Sous couvert d'écologie, cette politique des petits gestes permet surtout aux directions de faire des économies d’énergie, d’eau et de papier, dans un contexte inflationniste ou les entreprises cherchent à maîtriser leurs budgets. Le véritable impact écologique des entreprises est à chercher ailleurs, dans les modèles d’affaires!

Ne nous laissons pas berner par ces vieilles recettes de culpabilisation des salarié·es, d’autant qu’elles ne sont pas nouvelles. En 2012, BNP Paribas, l’un des plus gros investisseurs dans les activités pétro-gazières d’Europe conditionnait une partie du versement de la prime d’intéressement à ses ses salariés à … la réduction de la consommation de papier de de 7 kilos par salarié·e en 2013 à  20 kilos en 2015.

Réduction des émissions de gaz à effets de serre : peut mieux faire!

Les accords d’intéressement dit “verts” intègrent de plus en plus souvent un critère de réduction des émissions de gaz à effets de serre. Chez Orange SA par exemple, le dernier accord d’intéressement fixe un objectif de réduction des émissions de 31% par rapport à 2015, sur les scopes 1 et 2. Chez l’opérateur téléphonique, l’atteinte de cet objectif pèse pour 15% dans le calcul de la prime d'intéressement. 

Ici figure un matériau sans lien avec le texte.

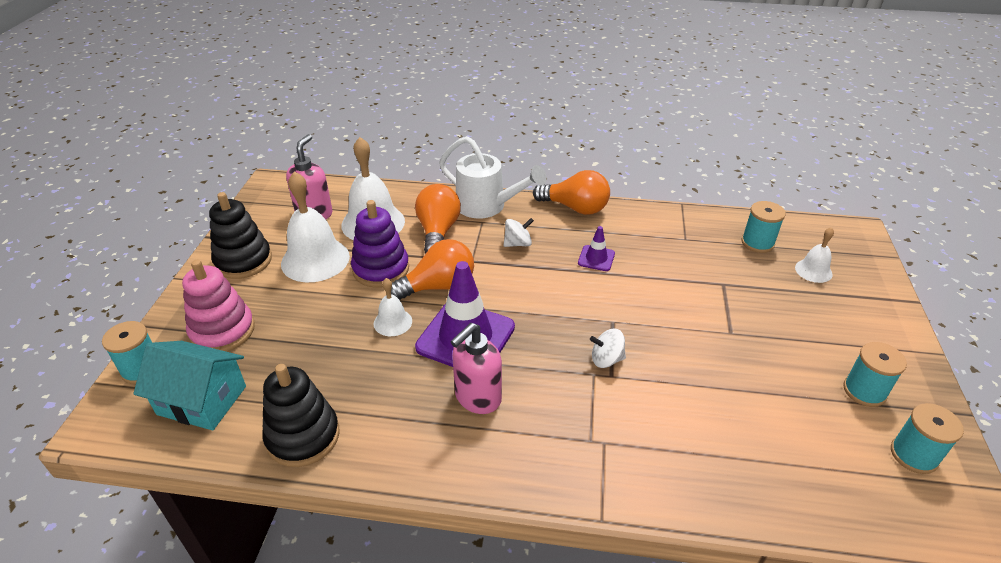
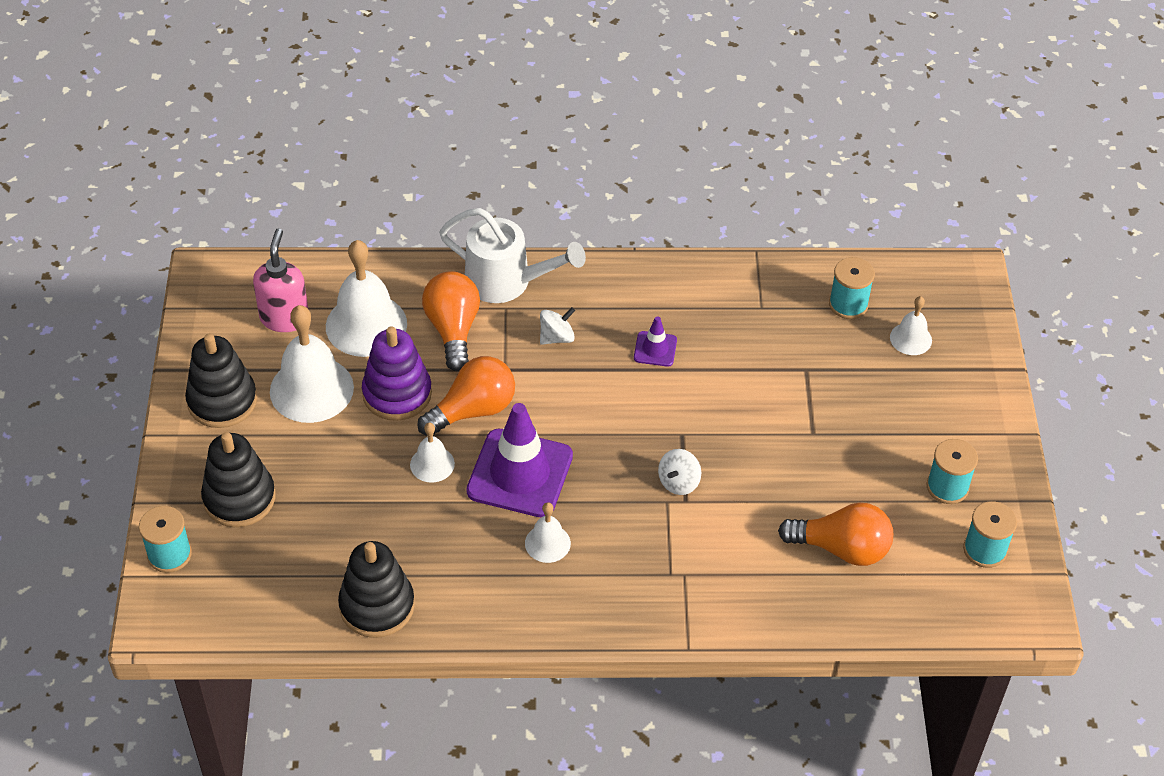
camera: 10 degrees left, 10 degrees up
(202, 400) = (253, 581): turquoise house -> none
(222, 331) = (239, 498): pink stacking toy -> black stacking toy
(477, 398) = (547, 543): pink soap dispenser -> white bell
(575, 208) = (621, 272): orange light bulb -> orange light bulb (841, 548)
(606, 359) = (678, 482): white spinning top -> white spinning top turned 45 degrees counterclockwise

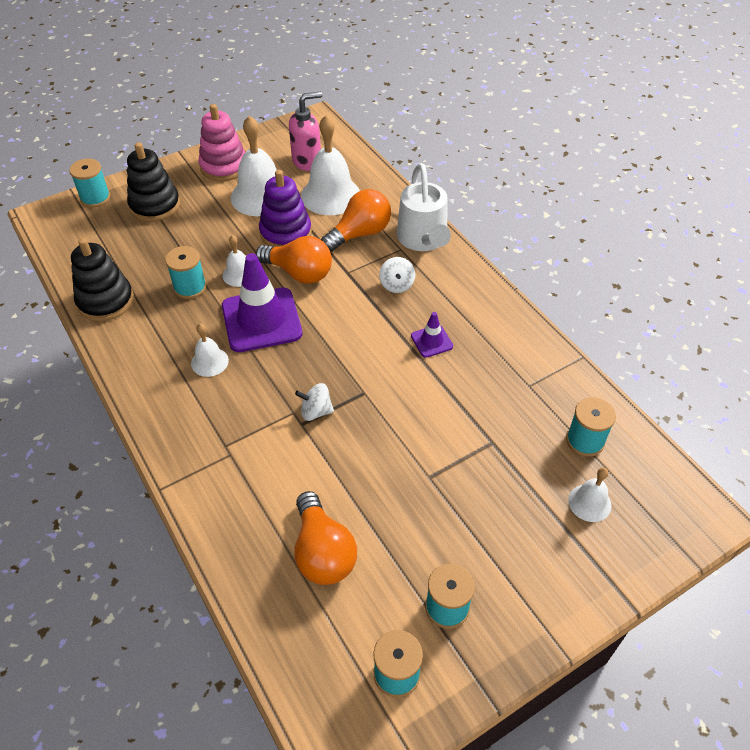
camera: 60 degrees right, 0 degrees up
(222, 401) = (224, 166): black stacking toy -> pink stacking toy
(417, 517) = (190, 287): none -> turquoise spool
(556, 337) = (397, 285): white spinning top -> white spinning top turned 60 degrees clockwise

La plupart des accords excluent du calcul de l’intéressement le scope 3. Ce périmètre, qui englobe les émissions liées à l’aval et à l’amont de la production - extraction de matières premières, transport, utilisation des produits… - représente pourtant la grande majorité de l’empreinte carbone des entreprises.

Le scope 2 quant à lui recoupe les émissions carbone liées aux consommations d’énergie de l’entreprise. S’y attaquer dans le cadre d’un accord d’intéressement permet de fixer des objectifs de sobriété énergétique des entreprises. Mais pour repenser des modèles d’affaires compatibles avec les limites planétaires, il va falloir s’attaquer au scope 3!

 

Simple, basique : les bons vieux critères sociaux

Les accords d’intéressement peuvent aussi être corrélées à des objectifs socio-économiques : emploi de personnes en situation de handicap, de seniors, parité femmes-hommes, taux d’accidents du travail en baisse… 

Ces indicateurs présentent l’intérêt d’être facilement calculables, transparents et de ne pas laisser reposer toute la responsabilité sur les salarié·es. Au contraire, ils engagent plutôt les services de ressources humaines à faire mieux en matière d’inclusivité et de lutte contre les discriminations sur le lieu de travail.